> _WORK ITEM_
Once the line containing "hfov_deg: 17.6" is found, set down that line and each one after it exactly, through the end of the entries.
[RECORDS Boundary: Start]
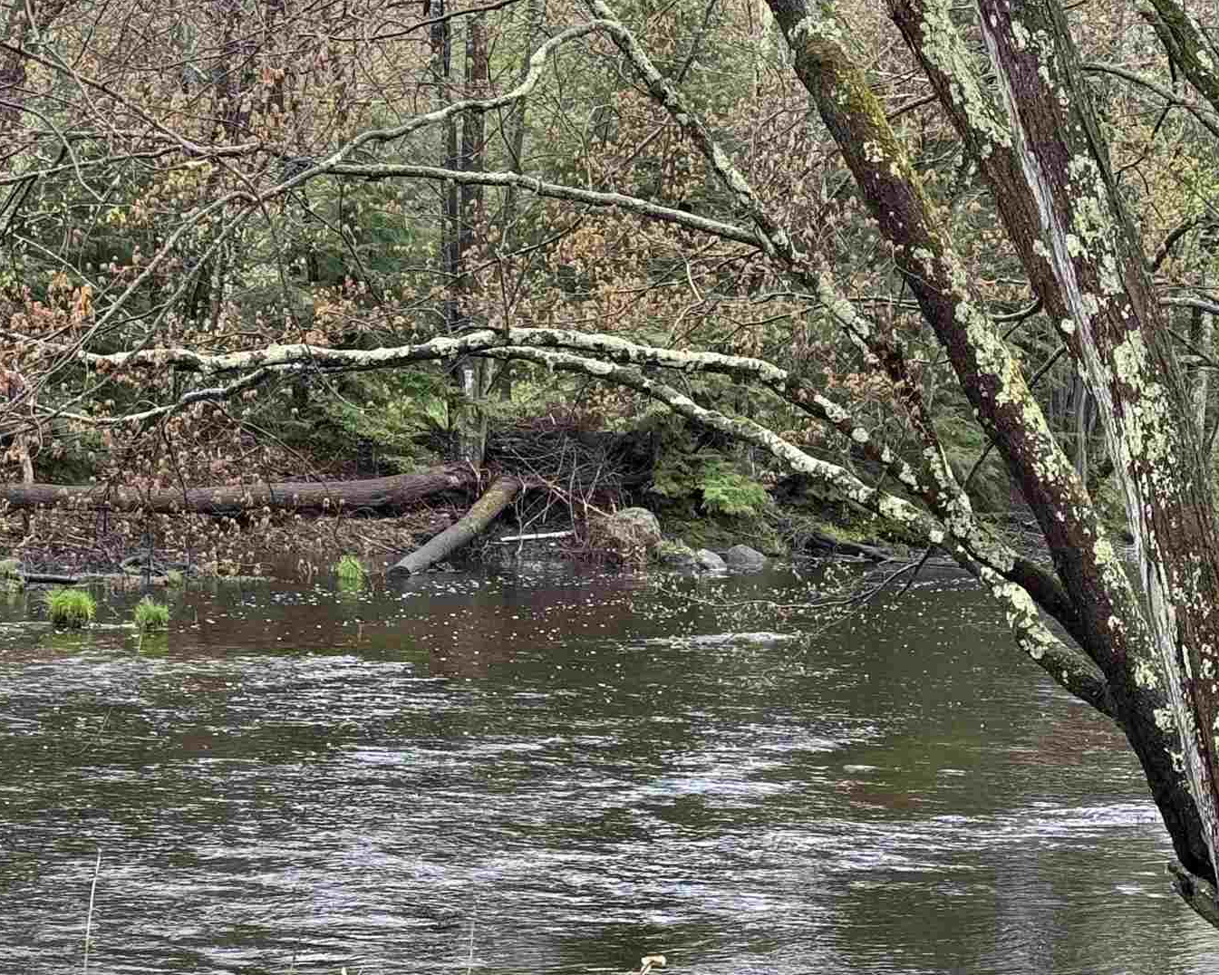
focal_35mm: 107
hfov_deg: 17.6
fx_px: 3860
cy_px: 663
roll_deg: -2.5
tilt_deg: -5.0
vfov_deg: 14.4
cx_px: 1169
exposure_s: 1/241
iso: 64
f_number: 1.78
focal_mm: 6.76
[RECORDS Boundary: End]
> _ANSWER TO THE PROBLEM_
hfov_deg: 17.6
fx_px: 3860
cy_px: 663
roll_deg: -2.5
tilt_deg: -5.0
vfov_deg: 14.4
cx_px: 1169
exposure_s: 1/241
iso: 64
f_number: 1.78
focal_mm: 6.76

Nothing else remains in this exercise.